In the same way that VPR managed to find a very simple sounding transcendental constant that achieved the BADASS property the same sort of attack could potentially be employed against DJB's design criteria (though, admittedly, not a one in a million one). Not that I'm suggesting those curves are rigged, but several of his mandated criteria are very different than ones commonly used for purely performance reasons. At the same time DJB doesn't like SECP256k1 which has an almost identical design strategy because it achieved performance in a different way (though also a way that gives up about 1.5 bits of rho security).
Aren't you oversimplifying here, like, a lot? All things being equal, you want a cofactor of 1. But all things aren't equal; you also want a performant curve, which is hard to get with a curve with a cofactor of 1.
What you actually care about is the attacker effort using Pollard's Rho taking into account the whole curve and all its parameters. Which, on Curve25519, is 2^126; that's not "spinal tap grade security", but the dial there is turned at least u to "10".
More importantly: this isn't how curve software is actually going to be attacked. NIST P-224 twist security is much more important than whether you have 2^126 or 2^259 vs. Rho. This cofactor discussion seems to me a little like debating whether attackers are going to factor RSA-3072 or RSA-4096.
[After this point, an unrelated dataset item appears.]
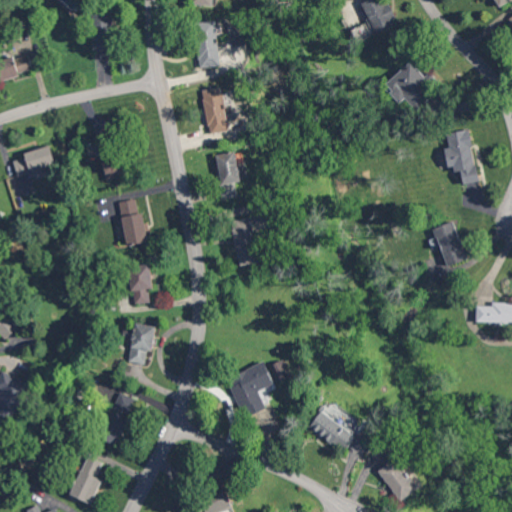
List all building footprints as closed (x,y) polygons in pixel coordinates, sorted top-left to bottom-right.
[(367,0),(361,3),(375,32),(398,22),(386,0),(367,0)] [(94,51),(114,50),(113,12),(93,13),(94,51)] [(221,65),(216,20),(195,22),(201,67),(221,65)] [(0,60),(0,63),(5,79),(33,70),(28,52),(0,60)] [(400,101),(402,97),(420,109),(431,92),(421,86),(427,77),(405,63),(386,91),(400,101)] [(203,89),(210,133),(230,130),(223,86),(203,89)] [(447,133),(450,147),(447,147),(451,172),(462,170),(464,183),(479,181),(469,129),(447,133)] [(14,160),(18,174),(55,164),(51,145),(23,152),(25,157),(14,160)] [(224,198),(238,195),(236,182),(242,181),(236,151),(215,155),(224,198)] [(148,241),(143,212),(139,212),(137,199),(118,202),(125,245),(148,241)] [(239,265),(259,262),(252,217),(232,220),(239,265)] [(468,258),(453,220),(433,228),(445,257),(427,265),(433,280),(451,272),(449,266),(468,258)] [(154,289),(150,264),(129,267),(135,304),(151,302),(149,289),(154,289)] [(511,301),(492,301),(491,305),(477,305),(477,322),(511,322),(511,301)] [(153,351),(157,326),(135,322),(129,361),(146,364),(148,350),(153,351)] [(259,390),(274,383),(265,361),(228,378),(245,416),(266,407),(259,390)] [(0,373),(0,414),(11,420),(30,384),(2,370),(0,373)] [(96,436),(116,445),(136,398),(120,391),(111,412),(107,410),(96,436)] [(356,436),(323,410),(310,426),(344,452),(356,436)] [(80,468),(97,475),(103,462),(86,454),(80,468)] [(422,484),(411,470),(408,473),(396,457),(378,471),(401,500),(422,484)] [(70,494),(92,503),(103,479),(81,469),(70,494)] [(205,511),(225,511),(231,511),(228,488),(203,492),(205,511)]
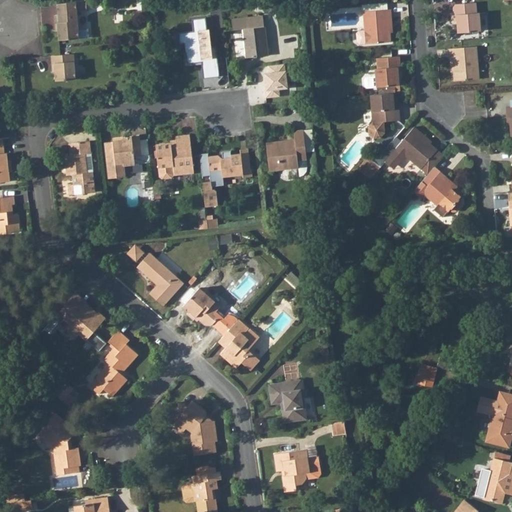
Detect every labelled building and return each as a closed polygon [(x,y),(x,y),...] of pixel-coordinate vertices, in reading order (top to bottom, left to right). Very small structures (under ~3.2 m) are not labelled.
[(74,1),(75,11),(85,10),(84,0),(74,1)] [(56,21),(58,39),(78,37),(75,11),(74,1),(55,3),(57,14),(53,14),(54,22),(56,21)] [(476,3),(453,4),(454,15),(456,15),(458,33),(480,32),(479,13),(477,13),(476,3)] [(387,5),(362,6),(362,15),(387,14),(387,5)] [(387,14),(362,15),(363,32),(357,33),(355,36),(355,45),(358,47),(364,46),(389,45),(388,22),(390,21),(390,13),(387,14)] [(206,16),(192,17),(193,30),(186,30),(188,51),(186,51),(187,62),(197,61),(197,59),(201,58),(201,64),(202,77),(219,76),(218,62),(217,63),(216,45),(210,46),(209,28),(207,28),(206,16)] [(260,18),(241,20),(243,59),(266,57),(263,29),(262,29),(260,18)] [(186,30),(179,31),(181,52),(186,51),(188,51),(186,30)] [(476,47),(448,48),(449,57),(451,57),(453,80),(478,79),(476,47)] [(73,53),(50,55),(51,62),(54,62),(55,77),(76,76),(73,53)] [(375,75),(363,76),(363,89),(399,87),(398,71),(400,71),(400,59),(377,61),(378,71),(375,71),(375,75)] [(285,64),(269,66),(269,73),(268,73),(266,76),(267,90),(265,90),(266,98),(280,96),(279,89),(288,88),(285,64)] [(396,94),(372,96),(374,123),(369,128),(370,135),(375,140),(382,139),(386,134),(385,122),(399,121),(399,111),(394,111),(394,103),(396,103),(396,94)] [(420,136),(414,131),(384,165),(386,168),(388,169),(390,169),(392,170),(394,169),(396,169),(398,167),(404,160),(427,180),(436,170),(443,161),(418,138),(420,136)] [(306,154),(304,133),(304,132),(296,132),(297,144),(289,145),(288,142),(267,144),(270,172),(299,169),(300,178),(304,177),(307,173),(307,169),(306,161),(307,161),(306,154)] [(312,132),(304,133),(306,154),(314,153),(312,132)] [(170,146),(157,148),(160,178),(163,180),(173,179),(174,176),(193,174),(189,136),(176,138),(177,149),(171,150),(170,146)] [(115,148),(107,148),(111,181),(128,178),(126,169),(152,166),(151,159),(143,159),(141,139),(126,141),(126,144),(115,145),(115,148)] [(1,143),(0,143),(0,187),(9,187),(6,158),(3,158),(1,143)] [(96,197),(89,145),(69,148),(71,160),(64,161),(66,176),(70,176),(70,180),(73,179),(74,190),(67,191),(69,200),(96,197)] [(243,151),(243,155),(246,177),(253,177),(250,150),(243,151)] [(246,177),(243,155),(233,156),(233,152),(224,153),(225,164),(222,164),(220,161),(211,162),(210,158),(201,159),(205,193),(213,192),(214,203),(227,202),(226,183),(246,182),(246,185),(256,185),(255,176),(253,177),(246,177)] [(357,171),(364,177),(375,165),(368,159),(357,171)] [(384,165),(378,161),(375,165),(381,170),(384,165)] [(375,165),(364,177),(370,182),(381,170),(375,165)] [(427,180),(425,182),(431,187),(424,195),(439,208),(435,212),(444,219),(447,216),(448,216),(451,213),(453,214),(457,214),(462,208),(462,204),(460,203),(464,198),(445,182),(447,180),(436,170),(427,180)] [(17,201),(5,202),(6,210),(10,209),(18,209),(17,201)] [(6,210),(5,202),(0,203),(0,239),(23,237),(21,220),(12,220),(10,209),(6,210)] [(210,230),(220,228),(219,220),(209,221),(210,230)] [(201,222),(202,231),(210,230),(209,221),(201,222)] [(293,231),(287,238),(297,246),(302,240),(293,231)] [(135,249),(128,256),(136,264),(143,256),(135,249)] [(151,254),(138,268),(159,287),(152,296),(165,308),(185,285),(151,254)] [(292,272),(286,279),(300,291),(306,285),(292,272)] [(193,287),(180,302),(186,308),(199,292),(193,287)] [(199,292),(186,308),(184,310),(190,316),(188,317),(194,323),(197,320),(207,328),(215,329),(221,321),(216,317),(222,310),(213,302),(213,297),(209,294),(207,296),(200,290),(199,292)] [(80,296),(75,301),(87,311),(91,307),(80,296)] [(87,311),(75,301),(50,331),(56,336),(64,327),(81,341),(84,338),(103,354),(110,346),(111,345),(98,335),(109,321),(102,314),(102,315),(91,307),(87,311)] [(239,321),(223,340),(229,345),(226,348),(222,354),(238,368),(243,362),(253,371),(262,360),(250,350),(261,337),(251,329),(250,330),(239,321)] [(111,345),(110,346),(117,351),(107,363),(112,368),(99,383),(93,390),(103,399),(107,393),(116,400),(131,383),(125,378),(141,359),(129,349),(133,344),(121,334),(111,345)] [(223,340),(220,343),(226,348),(229,345),(223,340)] [(421,365),(413,383),(431,388),(437,368),(421,365)] [(303,381),(272,385),(275,405),(285,403),(288,422),(309,420),(303,381)] [(61,389),(55,395),(62,401),(68,395),(61,389)] [(68,395),(62,401),(66,405),(77,392),(73,389),(68,395)] [(508,447),(511,436),(506,435),(508,429),(511,429),(511,395),(508,394),(507,397),(499,394),(497,402),(481,397),(477,411),(487,413),(491,411),(495,412),(494,415),(493,414),(487,439),(496,441),(495,443),(508,447)] [(186,417),(180,412),(174,420),(181,425),(178,429),(186,436),(190,431),(198,437),(195,439),(198,456),(216,454),(214,443),(218,442),(215,423),(209,423),(206,421),(210,415),(195,404),(191,409),(186,417)] [(185,405),(180,412),(186,417),(191,409),(185,405)] [(42,440),(58,454),(62,480),(83,477),(83,471),(85,471),(82,453),(74,454),(72,445),(75,442),(66,433),(70,427),(58,417),(49,426),(52,428),(42,440)] [(345,420),(333,422),(335,436),(347,434),(345,420)] [(70,427),(66,433),(75,442),(80,436),(70,427)] [(310,449),(278,454),(281,471),(286,471),(289,491),(300,490),(299,485),(305,484),(310,480),(323,478),(325,475),(323,457),(312,459),(310,449)] [(488,486),(484,500),(500,505),(504,491),(511,493),(511,478),(510,478),(508,474),(510,466),(495,462),(491,475),(494,476),(492,484),(488,486)] [(216,466),(204,468),(205,476),(218,474),(216,466)] [(186,486),(181,490),(182,503),(188,505),(199,504),(199,511),(219,511),(218,500),(215,500),(214,492),(220,491),(219,482),(223,481),(222,473),(218,474),(205,476),(204,468),(198,469),(199,477),(198,477),(199,485),(186,486)] [(16,500),(17,508),(27,506),(26,499),(16,500)] [(16,500),(9,501),(10,509),(17,508),(16,500)] [(113,511),(113,501),(97,502),(98,508),(95,508),(94,507),(79,509),(79,511),(113,511)] [(479,511),(465,501),(455,511),(479,511)]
(Note that Hamburg's "Goldilocks" curve has a cofactor of 4.)
I'm not sure I want to dig into the "rigidity" of BADA55 vs. SECP256k1, except to say that the NIST p- curves have a much bigger rigidity flaw than the other 3 options we're discussing.
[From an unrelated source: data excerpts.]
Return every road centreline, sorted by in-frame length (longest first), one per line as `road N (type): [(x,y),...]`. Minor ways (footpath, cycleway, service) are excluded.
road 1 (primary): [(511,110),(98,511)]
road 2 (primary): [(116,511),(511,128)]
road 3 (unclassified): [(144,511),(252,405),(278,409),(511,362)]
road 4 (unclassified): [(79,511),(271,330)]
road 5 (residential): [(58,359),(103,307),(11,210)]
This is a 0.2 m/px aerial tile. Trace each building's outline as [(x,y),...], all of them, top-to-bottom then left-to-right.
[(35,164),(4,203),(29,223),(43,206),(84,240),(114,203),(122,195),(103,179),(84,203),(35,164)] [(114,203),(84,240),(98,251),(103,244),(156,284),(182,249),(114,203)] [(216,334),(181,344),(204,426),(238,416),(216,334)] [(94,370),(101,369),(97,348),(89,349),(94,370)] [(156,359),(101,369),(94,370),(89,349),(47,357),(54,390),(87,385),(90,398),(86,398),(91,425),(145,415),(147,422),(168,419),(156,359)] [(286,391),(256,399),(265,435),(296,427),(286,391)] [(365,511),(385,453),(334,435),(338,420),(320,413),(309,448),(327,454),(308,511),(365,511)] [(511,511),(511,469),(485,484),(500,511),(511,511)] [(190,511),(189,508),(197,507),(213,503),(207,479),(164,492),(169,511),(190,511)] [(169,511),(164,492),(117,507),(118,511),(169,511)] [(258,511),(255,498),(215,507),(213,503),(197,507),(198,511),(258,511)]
> The effect is that implementations must sacrifice either security (by not being able to use public key derivation techniques that improve security) or compatibility (by ending up with private keys that don't have the high bit set and being unable to use the widely distributed fast curve25519 code).
How does that follow? I'm not a crypto expert, but I would think you would derive your keys whichever way you want, except at length one bit shorter, and then add the '1' bit; Or, equivalently, derive it at the length you want and then set the top bit to 1. If your KDF is foiled by reducing one bit of information from the output, wasn't it bad to start with?
If I didn't know any better, reading your posts I'd think Curve25519/SafeCurves were haphazardly thrown together in the name of performance, yet in the end were roughly the same speed as the highly secure NIST curves.
What these guys just did here is actually a very clever idea in another way. Suppose that there exists a weakness in 1 in 2^30 curves, and each curve takes 2^10 steps to generate. If they picked seeds NIST style (or even using cos(1), exp(cos(1)), sin(sha3(5)) or other permutations) then they would be able to find a weak curve in 2^40 steps. Here, however, they're adding another trivial property, namely presence of BADA55EC at the start of B, which only 1 in 2^32 curves have. Hence, this increases the difficulty of finding a malicious curve to 2^72, which is actually pretty close to what many people consider a secure cryptographic safety margin.
My preference would be to not bother with such tricks and adopt a standard for nothing-up-my-sleeve numbers (eg. find the lowest N such that sha(N) results in desirable properties) to avoid people from end-running around the whole concept with prime square roots, cosines, exp and log and the like, but this is still an interesting concept.
At the same time these could conceivably serve as drop-in replacements for the NIST curves, but then people would have to recognize that djb is a BADA55.